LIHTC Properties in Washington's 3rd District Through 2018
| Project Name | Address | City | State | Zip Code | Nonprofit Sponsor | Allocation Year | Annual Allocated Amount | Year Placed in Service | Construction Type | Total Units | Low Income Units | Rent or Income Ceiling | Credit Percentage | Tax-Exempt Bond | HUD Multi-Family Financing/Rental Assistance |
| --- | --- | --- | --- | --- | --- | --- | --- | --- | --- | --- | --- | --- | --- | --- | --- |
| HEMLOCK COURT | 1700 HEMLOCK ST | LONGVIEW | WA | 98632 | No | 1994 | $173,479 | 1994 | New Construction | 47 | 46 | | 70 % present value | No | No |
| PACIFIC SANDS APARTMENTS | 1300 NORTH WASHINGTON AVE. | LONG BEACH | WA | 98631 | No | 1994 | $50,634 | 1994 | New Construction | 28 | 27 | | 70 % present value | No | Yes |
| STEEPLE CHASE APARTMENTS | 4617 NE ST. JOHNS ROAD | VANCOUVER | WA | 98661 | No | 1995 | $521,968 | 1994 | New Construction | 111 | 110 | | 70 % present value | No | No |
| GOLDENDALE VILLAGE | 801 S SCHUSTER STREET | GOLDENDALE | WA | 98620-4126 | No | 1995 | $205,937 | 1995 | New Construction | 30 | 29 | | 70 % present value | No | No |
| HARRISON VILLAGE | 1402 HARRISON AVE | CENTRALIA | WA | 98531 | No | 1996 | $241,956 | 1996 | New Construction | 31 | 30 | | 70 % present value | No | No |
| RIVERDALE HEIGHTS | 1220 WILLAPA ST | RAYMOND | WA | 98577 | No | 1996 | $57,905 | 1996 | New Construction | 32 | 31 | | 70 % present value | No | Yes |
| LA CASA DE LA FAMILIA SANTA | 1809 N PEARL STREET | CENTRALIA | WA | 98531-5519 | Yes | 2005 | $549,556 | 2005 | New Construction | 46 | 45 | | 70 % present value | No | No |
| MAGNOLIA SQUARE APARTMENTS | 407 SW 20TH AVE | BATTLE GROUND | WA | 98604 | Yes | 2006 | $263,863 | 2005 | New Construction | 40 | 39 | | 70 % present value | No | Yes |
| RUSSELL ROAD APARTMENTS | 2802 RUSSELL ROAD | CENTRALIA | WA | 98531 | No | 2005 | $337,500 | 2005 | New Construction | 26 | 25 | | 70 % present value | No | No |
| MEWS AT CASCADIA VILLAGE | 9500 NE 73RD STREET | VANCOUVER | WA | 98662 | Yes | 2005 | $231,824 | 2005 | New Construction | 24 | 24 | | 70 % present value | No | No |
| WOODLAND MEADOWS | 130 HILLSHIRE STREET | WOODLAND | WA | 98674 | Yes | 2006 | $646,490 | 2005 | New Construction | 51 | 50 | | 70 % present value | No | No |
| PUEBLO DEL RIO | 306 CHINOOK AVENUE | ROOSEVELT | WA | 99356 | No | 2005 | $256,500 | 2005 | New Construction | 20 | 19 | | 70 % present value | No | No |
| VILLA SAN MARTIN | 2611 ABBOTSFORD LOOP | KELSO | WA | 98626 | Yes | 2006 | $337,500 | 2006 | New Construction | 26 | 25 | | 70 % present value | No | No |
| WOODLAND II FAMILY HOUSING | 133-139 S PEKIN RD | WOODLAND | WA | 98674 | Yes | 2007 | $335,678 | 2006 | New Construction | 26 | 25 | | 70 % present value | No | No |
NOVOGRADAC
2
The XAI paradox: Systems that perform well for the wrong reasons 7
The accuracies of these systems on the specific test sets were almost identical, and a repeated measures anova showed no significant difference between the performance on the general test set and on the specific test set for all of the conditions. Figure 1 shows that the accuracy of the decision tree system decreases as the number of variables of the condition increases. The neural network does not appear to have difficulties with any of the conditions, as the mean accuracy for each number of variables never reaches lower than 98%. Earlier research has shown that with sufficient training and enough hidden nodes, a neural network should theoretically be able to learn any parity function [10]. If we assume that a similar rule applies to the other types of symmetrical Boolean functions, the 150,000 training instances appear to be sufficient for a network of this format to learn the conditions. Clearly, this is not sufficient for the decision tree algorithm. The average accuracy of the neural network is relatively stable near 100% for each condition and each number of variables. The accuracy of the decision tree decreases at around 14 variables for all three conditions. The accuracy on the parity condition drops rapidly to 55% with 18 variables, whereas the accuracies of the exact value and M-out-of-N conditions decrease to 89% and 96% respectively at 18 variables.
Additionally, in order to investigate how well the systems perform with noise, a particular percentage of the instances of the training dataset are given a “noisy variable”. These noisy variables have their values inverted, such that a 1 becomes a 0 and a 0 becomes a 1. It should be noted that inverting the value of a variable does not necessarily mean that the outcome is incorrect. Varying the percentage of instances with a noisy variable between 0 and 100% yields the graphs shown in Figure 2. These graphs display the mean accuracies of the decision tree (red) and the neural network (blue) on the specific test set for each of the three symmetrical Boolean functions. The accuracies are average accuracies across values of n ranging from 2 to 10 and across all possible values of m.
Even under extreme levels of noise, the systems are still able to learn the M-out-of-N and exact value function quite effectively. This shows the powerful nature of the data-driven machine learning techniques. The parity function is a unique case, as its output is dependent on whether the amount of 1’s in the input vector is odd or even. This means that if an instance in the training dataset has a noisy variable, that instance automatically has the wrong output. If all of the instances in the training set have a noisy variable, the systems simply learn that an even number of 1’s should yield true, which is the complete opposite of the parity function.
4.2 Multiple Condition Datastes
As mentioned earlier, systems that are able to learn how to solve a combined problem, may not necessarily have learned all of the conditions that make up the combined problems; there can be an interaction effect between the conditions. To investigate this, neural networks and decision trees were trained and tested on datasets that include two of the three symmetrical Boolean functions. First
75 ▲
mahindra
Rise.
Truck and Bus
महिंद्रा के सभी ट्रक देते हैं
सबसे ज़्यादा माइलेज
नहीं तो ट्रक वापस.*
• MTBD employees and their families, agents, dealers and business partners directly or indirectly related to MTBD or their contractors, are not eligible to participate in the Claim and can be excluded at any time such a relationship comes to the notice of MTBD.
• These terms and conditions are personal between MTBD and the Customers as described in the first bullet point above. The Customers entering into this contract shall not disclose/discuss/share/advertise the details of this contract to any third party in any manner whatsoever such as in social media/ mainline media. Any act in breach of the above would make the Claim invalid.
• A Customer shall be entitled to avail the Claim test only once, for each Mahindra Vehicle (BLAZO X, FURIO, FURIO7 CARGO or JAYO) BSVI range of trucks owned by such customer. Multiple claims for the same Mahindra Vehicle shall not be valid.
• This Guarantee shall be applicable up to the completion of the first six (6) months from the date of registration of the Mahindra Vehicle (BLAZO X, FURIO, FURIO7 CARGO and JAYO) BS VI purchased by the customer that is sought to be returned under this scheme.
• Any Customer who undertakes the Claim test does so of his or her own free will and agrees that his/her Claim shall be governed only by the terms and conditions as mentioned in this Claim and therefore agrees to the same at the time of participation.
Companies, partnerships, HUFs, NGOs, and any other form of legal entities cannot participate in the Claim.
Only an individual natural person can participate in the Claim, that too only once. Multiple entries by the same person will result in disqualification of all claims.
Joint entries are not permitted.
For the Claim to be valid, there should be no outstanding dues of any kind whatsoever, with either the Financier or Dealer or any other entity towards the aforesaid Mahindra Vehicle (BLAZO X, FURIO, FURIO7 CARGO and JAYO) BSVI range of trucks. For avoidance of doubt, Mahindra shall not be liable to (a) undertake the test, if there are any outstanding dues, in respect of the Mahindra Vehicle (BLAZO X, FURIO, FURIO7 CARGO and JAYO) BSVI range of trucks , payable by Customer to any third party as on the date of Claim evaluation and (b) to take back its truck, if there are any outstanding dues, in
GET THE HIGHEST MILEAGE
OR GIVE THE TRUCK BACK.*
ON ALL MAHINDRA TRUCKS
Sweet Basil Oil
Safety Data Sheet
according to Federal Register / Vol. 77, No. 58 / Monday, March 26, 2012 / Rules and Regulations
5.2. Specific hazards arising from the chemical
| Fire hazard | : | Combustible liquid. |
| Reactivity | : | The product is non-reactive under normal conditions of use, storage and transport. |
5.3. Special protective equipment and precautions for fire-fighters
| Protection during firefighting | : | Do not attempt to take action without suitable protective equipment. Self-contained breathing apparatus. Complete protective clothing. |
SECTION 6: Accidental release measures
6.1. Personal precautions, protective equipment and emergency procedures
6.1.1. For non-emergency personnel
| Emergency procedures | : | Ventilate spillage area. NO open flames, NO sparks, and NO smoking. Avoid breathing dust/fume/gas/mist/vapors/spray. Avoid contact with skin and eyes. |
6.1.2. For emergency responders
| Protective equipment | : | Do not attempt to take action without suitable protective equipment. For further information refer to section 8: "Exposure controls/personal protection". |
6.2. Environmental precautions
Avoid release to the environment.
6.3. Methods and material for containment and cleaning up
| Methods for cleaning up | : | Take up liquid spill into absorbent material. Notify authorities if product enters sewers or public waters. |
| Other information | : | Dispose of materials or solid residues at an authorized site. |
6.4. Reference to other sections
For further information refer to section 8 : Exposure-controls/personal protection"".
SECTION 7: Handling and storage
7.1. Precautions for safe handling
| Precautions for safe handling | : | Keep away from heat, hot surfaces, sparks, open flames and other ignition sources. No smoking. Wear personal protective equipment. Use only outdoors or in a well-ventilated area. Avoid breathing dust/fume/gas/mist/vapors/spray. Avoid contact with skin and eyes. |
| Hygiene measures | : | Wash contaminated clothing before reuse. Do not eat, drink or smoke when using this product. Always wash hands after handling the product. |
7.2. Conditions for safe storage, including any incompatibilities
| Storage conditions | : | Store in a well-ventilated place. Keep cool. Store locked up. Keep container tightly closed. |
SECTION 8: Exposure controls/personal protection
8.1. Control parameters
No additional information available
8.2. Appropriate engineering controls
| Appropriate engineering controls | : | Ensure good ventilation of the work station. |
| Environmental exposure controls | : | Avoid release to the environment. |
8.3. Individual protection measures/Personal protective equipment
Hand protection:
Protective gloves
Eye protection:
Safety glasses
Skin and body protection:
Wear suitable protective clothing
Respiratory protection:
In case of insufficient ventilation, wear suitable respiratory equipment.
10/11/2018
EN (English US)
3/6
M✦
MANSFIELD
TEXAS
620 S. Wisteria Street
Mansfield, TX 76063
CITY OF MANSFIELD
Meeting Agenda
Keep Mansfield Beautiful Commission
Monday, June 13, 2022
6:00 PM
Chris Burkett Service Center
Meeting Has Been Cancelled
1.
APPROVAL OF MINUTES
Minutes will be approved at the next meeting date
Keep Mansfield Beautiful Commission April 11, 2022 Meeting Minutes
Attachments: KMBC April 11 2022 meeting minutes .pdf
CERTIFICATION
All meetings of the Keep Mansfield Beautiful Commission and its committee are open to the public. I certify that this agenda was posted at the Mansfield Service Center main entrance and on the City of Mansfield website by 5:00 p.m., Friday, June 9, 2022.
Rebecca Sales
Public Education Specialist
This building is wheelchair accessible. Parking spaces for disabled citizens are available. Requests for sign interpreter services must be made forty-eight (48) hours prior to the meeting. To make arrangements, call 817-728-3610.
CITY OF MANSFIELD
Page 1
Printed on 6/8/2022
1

════════════════

### To do
Output exactly one stretch of the listing: from the line containing "STEEPLE CHASE APARTMENTS" through the line containing "HARRISON VILLAGE |", both end lines included.

### Final answer
| STEEPLE CHASE APARTMENTS | 4617 NE ST. JOHNS ROAD | VANCOUVER | WA | 98661 | No | 1995 | $521,968 | 1994 | New Construction | 111 | 110 | | 70 % present value | No | No |
| GOLDENDALE VILLAGE | 801 S SCHUSTER STREET | GOLDENDALE | WA | 98620-4126 | No | 1995 | $205,937 | 1995 | New Construction | 30 | 29 | | 70 % present value | No | No |
| HARRISON VILLAGE | 1402 HARRISON AVE | CENTRALIA | WA | 98531 | No | 1996 | $241,956 | 1996 | New Construction | 31 | 30 | | 70 % present value | No | No |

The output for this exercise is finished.